Impulse (J) is defined as the product of force (F) and time (Δt). Mathematically, it can be written as:
J = F * Δt
We can also calculate the change in momentum (Δp) of the ball using:
Δp = m * Δv
where m is the mass of the object and Δv is the change in velocity.
In this case, the mass of the baseball is given as m = 0.15 kg, and the initial velocity (v) is 40 m/s. Since the ball is brought to rest, the final velocity (v') is 0 m/s.
Therefore, the change in velocity Δv = v' - v = 0 - 40 = -40 m/s.

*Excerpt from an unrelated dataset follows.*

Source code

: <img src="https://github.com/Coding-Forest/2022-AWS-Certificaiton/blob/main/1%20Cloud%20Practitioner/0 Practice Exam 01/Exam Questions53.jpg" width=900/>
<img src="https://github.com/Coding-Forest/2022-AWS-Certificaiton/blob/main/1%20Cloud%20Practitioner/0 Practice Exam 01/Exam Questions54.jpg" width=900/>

First, let's calculate the impulse (J):
J = F * Δt
Since we are given the stopping time Δt = 0.3 s, we can find the impulse:
J = F * 0.3
To find the average force (F) of the ball on the catcher's hand, we need to divide both sides of the equation by Δt:
F = J / Δt
Substituting the values:
F = (m * Δv) / Δt
F = (0.15 kg * -40 m/s) / 0.3 s
Now we can solve for F:
F = -20 N
The negative sign indicates that the force is in the opposite direction of the motion.
Therefore, to bring the ball to rest, an impulse of 6 N·s must be supplied, and the average force of the ball on the catcher's hand is -20 N.